Extracted page text data:
········

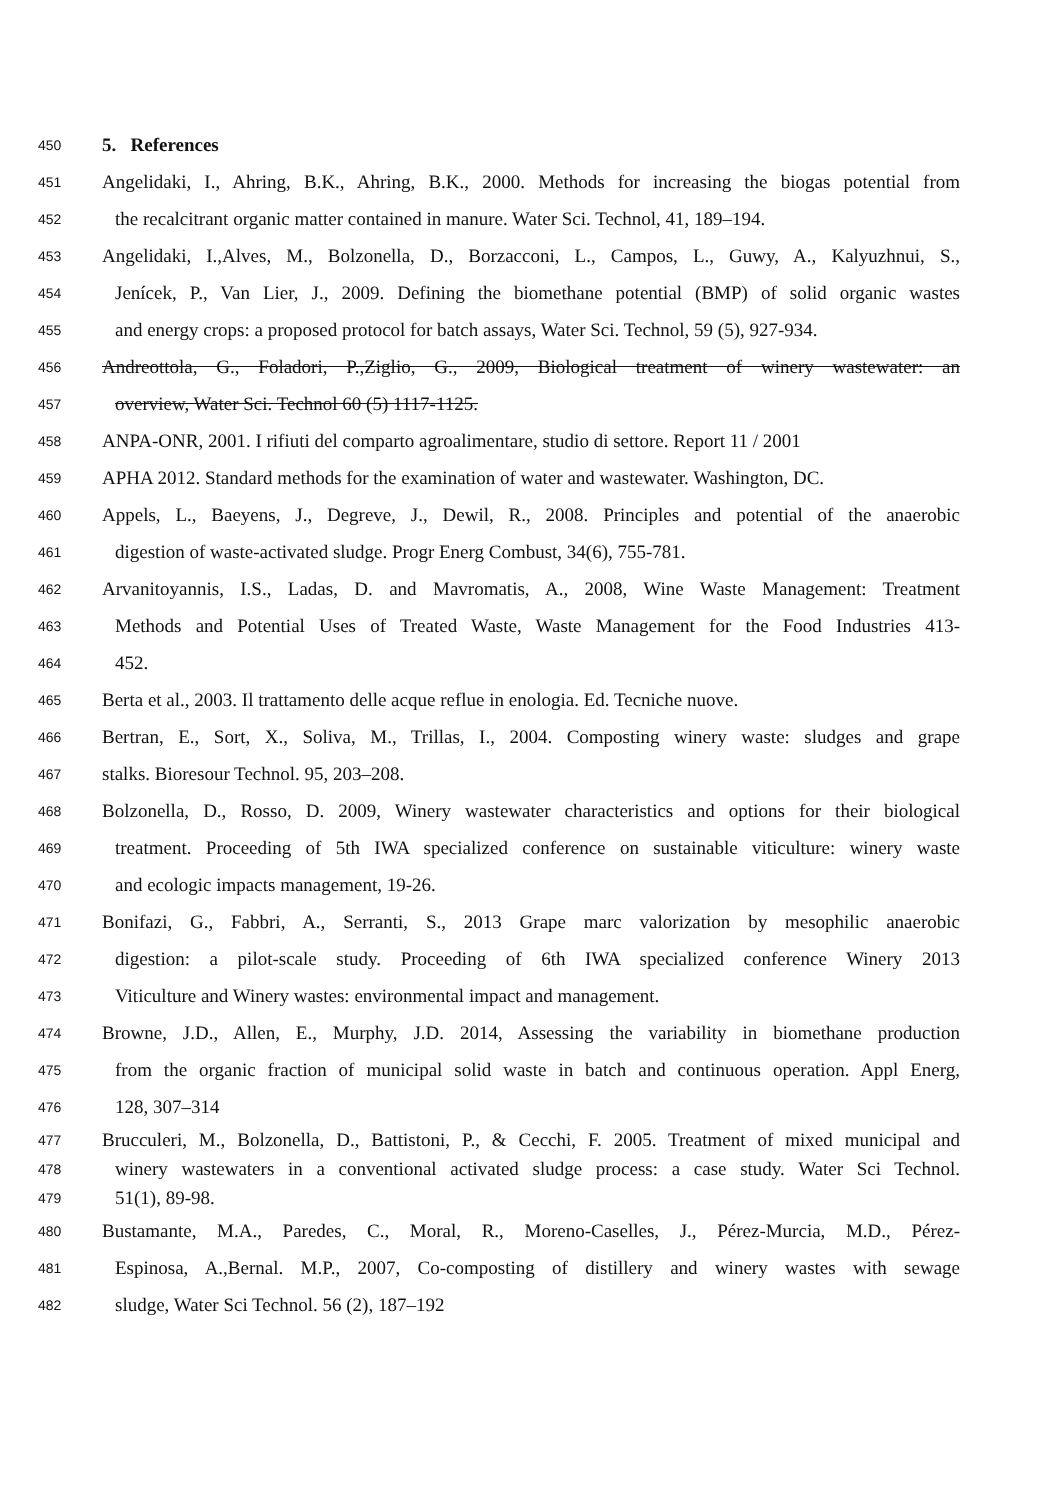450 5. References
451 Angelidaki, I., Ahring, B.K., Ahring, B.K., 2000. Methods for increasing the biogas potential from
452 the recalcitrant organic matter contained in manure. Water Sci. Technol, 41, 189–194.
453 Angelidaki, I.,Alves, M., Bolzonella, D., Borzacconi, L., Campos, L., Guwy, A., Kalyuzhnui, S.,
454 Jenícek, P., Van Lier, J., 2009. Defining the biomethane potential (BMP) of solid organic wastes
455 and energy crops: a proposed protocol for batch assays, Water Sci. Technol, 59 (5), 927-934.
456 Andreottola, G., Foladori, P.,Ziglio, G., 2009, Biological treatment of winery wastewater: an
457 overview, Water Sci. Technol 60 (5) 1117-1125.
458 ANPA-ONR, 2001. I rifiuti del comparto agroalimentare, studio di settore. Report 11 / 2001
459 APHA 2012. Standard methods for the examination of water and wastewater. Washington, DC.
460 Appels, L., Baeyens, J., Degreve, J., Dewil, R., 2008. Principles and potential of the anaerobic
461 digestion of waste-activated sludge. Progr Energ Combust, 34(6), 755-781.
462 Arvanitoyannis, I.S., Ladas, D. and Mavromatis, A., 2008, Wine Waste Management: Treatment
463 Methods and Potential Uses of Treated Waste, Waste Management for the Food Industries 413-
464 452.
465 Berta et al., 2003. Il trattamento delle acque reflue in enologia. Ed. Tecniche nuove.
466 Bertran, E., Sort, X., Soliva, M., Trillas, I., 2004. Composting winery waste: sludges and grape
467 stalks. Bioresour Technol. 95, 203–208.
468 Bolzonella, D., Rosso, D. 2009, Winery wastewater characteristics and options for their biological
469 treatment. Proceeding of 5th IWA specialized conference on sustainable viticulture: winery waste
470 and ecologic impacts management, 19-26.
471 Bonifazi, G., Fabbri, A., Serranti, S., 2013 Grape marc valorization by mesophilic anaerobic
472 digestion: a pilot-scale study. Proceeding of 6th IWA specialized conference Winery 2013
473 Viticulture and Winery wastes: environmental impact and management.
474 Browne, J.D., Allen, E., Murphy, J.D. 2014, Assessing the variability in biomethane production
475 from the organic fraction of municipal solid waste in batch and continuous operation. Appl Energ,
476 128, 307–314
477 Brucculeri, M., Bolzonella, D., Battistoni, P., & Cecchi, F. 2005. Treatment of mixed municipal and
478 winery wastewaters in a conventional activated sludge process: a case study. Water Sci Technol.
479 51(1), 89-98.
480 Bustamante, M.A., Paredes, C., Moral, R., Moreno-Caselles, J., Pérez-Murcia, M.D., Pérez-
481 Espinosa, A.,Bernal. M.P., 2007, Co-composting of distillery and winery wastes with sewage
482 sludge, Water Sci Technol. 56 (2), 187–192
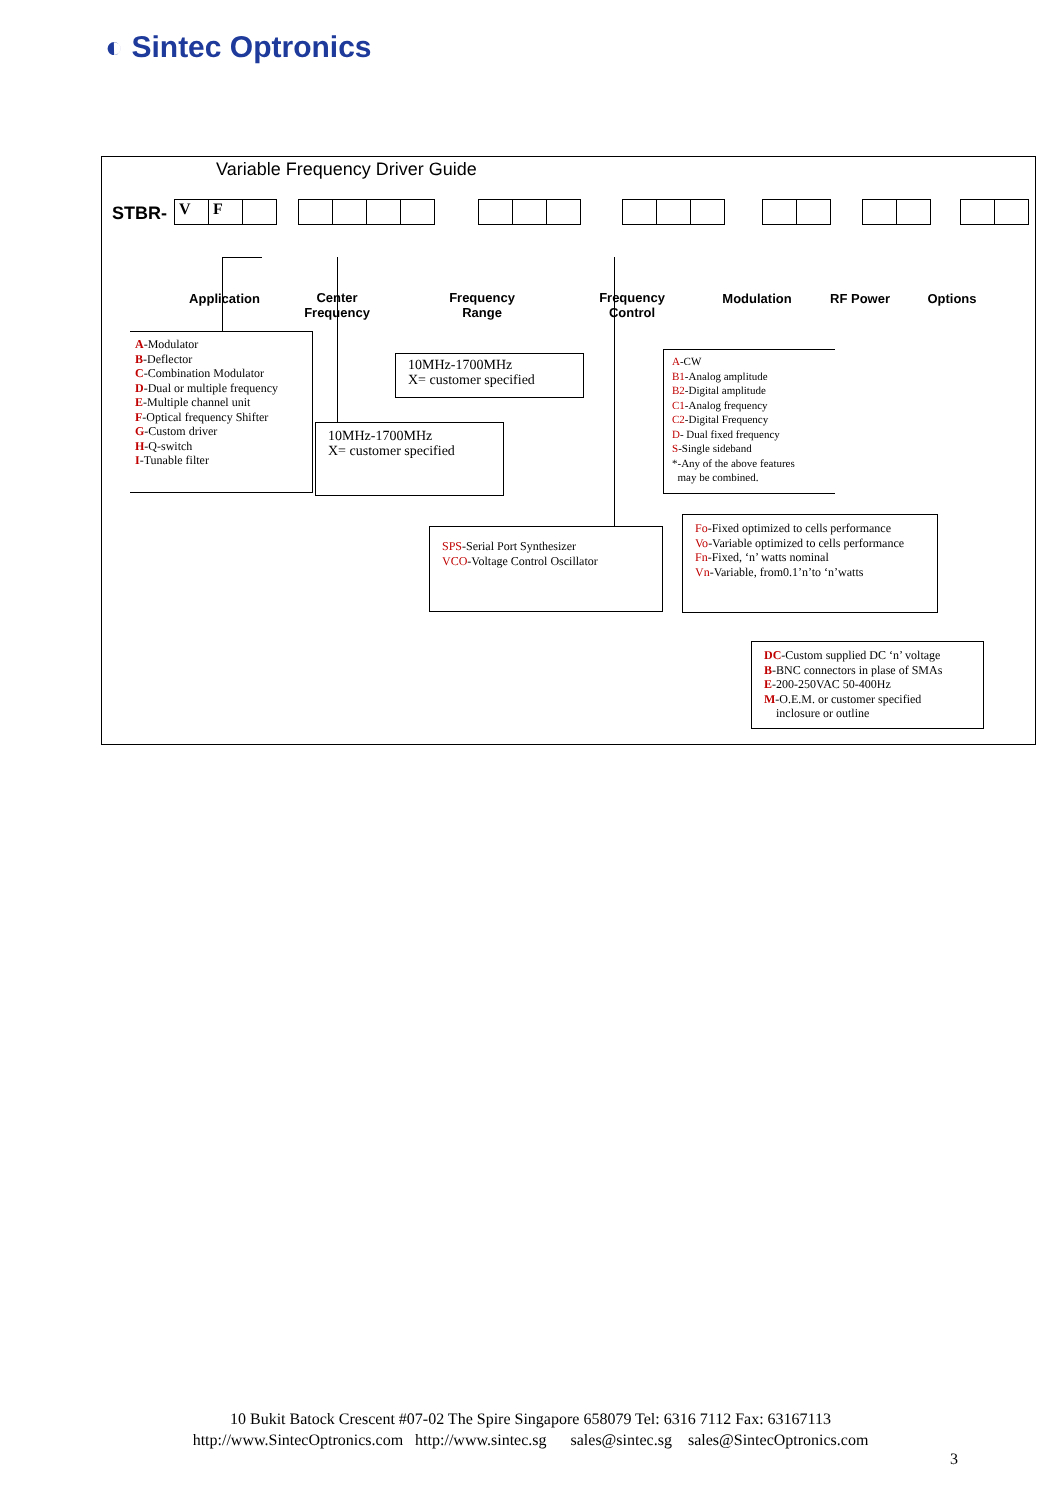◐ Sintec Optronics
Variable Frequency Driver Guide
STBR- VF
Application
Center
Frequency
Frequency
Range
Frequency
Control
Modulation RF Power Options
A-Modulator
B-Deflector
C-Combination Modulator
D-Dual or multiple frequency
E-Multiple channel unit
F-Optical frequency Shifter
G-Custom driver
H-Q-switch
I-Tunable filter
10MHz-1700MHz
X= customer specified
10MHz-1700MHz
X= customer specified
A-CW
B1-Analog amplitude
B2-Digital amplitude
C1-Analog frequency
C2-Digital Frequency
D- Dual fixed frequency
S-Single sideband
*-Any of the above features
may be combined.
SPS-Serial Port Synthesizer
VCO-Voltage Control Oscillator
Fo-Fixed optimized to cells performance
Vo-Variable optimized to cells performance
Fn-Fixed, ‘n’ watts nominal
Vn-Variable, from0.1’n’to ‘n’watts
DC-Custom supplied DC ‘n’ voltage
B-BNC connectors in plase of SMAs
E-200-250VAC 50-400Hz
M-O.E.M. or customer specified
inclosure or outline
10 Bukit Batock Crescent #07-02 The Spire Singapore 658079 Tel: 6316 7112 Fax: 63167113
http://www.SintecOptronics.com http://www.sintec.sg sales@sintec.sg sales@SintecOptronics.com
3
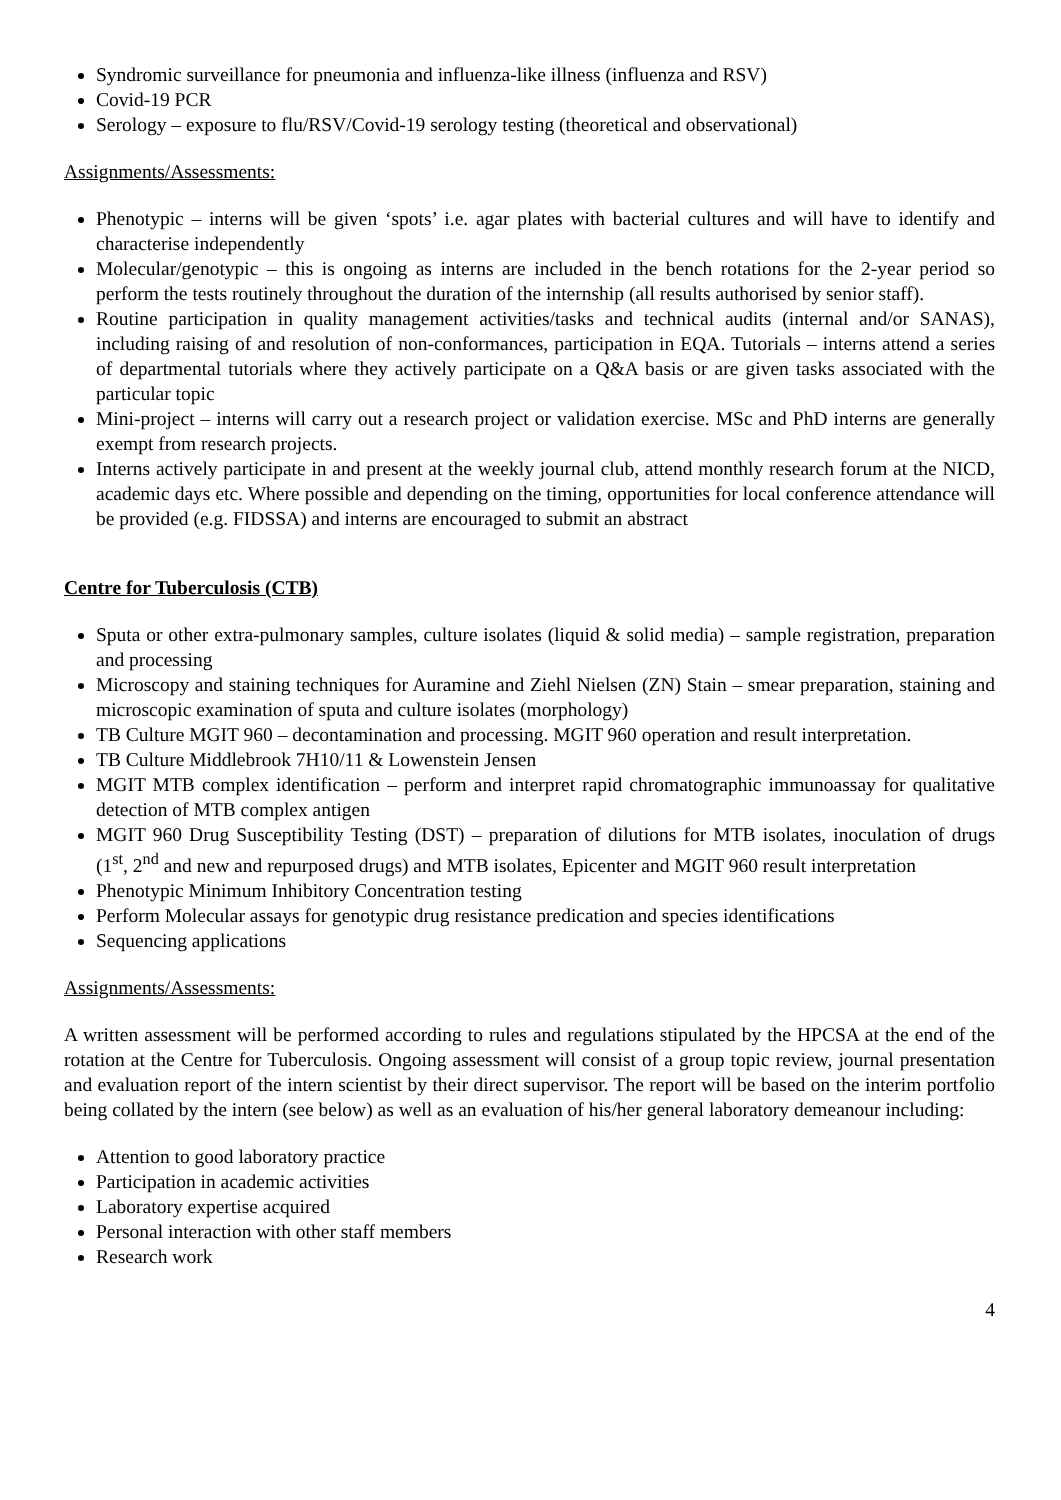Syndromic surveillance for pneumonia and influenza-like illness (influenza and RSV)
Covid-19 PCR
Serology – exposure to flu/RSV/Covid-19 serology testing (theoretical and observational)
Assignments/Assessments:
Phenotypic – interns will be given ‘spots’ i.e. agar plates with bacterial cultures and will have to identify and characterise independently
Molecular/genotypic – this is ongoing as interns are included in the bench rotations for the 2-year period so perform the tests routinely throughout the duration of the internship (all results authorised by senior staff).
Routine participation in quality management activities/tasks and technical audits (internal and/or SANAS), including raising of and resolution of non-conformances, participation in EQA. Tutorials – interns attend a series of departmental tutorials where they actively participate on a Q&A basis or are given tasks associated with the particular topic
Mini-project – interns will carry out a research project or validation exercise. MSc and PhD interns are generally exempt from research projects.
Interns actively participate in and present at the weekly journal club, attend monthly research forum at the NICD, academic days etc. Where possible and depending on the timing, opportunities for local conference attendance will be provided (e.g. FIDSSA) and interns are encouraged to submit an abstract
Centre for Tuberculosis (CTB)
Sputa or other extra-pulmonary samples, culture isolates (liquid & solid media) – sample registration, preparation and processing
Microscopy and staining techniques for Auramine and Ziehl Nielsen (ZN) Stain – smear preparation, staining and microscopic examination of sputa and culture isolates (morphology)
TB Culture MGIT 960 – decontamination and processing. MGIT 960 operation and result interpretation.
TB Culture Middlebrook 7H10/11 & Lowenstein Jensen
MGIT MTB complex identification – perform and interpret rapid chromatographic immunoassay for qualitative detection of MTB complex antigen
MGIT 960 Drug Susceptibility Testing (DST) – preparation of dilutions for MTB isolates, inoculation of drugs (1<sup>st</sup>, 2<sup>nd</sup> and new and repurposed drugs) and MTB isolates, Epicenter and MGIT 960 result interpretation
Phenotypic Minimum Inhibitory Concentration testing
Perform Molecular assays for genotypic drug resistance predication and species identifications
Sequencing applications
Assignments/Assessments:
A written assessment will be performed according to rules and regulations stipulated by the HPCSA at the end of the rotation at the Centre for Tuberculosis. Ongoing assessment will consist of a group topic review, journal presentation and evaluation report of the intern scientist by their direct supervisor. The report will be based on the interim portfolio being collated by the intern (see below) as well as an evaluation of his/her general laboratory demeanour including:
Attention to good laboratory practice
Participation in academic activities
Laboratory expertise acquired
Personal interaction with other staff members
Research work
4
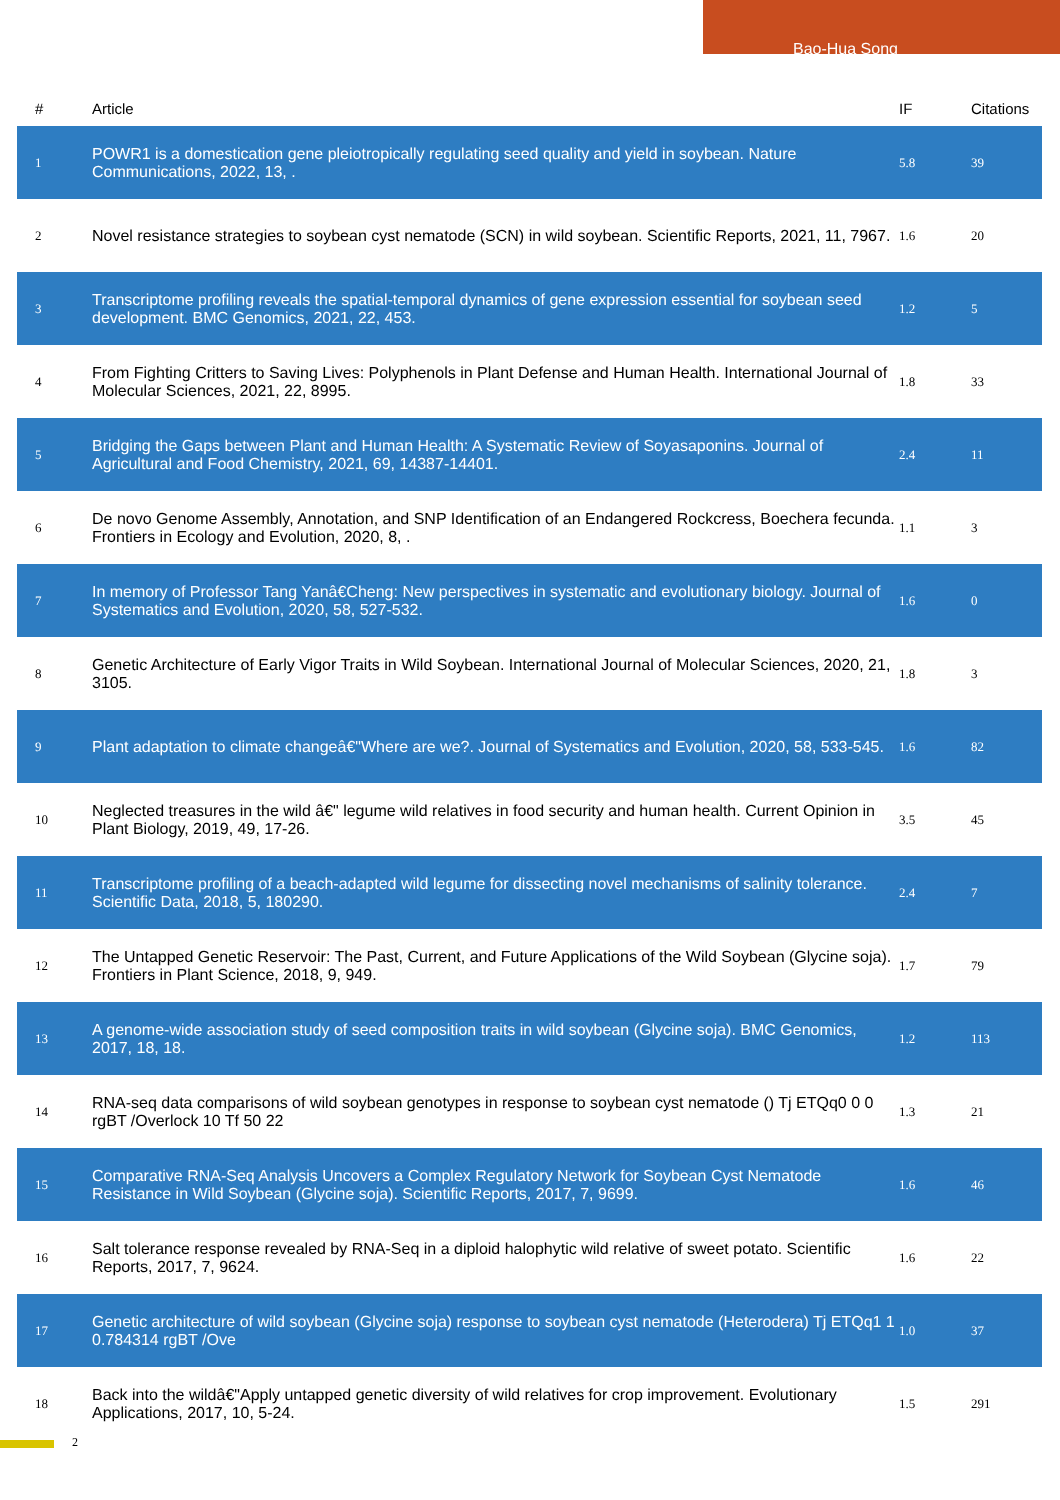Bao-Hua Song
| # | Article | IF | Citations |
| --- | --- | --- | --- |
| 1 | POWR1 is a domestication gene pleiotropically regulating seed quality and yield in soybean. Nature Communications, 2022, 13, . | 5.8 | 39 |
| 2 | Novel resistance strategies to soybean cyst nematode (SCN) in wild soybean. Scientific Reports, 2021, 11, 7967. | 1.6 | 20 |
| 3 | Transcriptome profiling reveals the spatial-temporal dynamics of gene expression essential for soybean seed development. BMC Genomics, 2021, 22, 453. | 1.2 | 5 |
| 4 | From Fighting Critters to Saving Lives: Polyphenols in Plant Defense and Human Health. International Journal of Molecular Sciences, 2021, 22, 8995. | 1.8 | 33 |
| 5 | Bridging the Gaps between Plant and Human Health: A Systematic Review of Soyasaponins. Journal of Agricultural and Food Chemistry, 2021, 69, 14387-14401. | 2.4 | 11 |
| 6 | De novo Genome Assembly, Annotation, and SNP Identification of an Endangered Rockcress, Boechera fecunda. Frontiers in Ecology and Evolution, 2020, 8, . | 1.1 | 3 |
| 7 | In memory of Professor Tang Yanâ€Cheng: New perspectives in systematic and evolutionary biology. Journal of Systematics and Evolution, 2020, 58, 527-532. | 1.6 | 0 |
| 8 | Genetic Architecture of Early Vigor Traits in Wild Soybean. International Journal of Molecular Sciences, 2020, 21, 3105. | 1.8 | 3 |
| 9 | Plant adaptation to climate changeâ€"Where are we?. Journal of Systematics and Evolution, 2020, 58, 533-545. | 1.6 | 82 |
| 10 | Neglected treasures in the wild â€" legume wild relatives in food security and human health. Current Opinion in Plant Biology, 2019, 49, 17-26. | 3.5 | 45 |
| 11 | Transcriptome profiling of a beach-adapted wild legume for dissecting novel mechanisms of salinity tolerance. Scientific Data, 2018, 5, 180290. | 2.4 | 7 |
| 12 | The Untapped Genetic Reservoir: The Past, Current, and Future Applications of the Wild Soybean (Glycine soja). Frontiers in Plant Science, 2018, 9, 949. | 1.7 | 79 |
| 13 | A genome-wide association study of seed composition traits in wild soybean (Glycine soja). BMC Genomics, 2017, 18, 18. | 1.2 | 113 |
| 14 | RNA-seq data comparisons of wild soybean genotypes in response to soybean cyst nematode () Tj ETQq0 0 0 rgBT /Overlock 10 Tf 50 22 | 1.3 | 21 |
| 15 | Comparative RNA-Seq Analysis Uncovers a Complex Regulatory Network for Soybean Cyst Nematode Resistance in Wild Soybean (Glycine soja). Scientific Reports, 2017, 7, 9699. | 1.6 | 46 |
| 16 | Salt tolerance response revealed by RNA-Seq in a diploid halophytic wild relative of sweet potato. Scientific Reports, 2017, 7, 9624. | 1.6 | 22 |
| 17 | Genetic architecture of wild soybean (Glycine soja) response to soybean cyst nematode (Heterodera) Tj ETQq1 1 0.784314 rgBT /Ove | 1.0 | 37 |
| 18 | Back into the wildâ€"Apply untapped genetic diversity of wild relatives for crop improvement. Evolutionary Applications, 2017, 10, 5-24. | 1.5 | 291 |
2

········

### Problem requirements
Reproduce only the lines above spanning from the line containing "472 digestion: a" through the line containing "474 Browne, J.D., Allen, E., Murphy, J.D.", word for word.

### Answer to the exercise
472 digestion: a pilot-scale study. Proceeding of 6th IWA specialized conference Winery 2013
473 Viticulture and Winery wastes: environmental impact and management.
474 Browne, J.D., Allen, E., Murphy, J.D. 2014, Assessing the variability in biomethane production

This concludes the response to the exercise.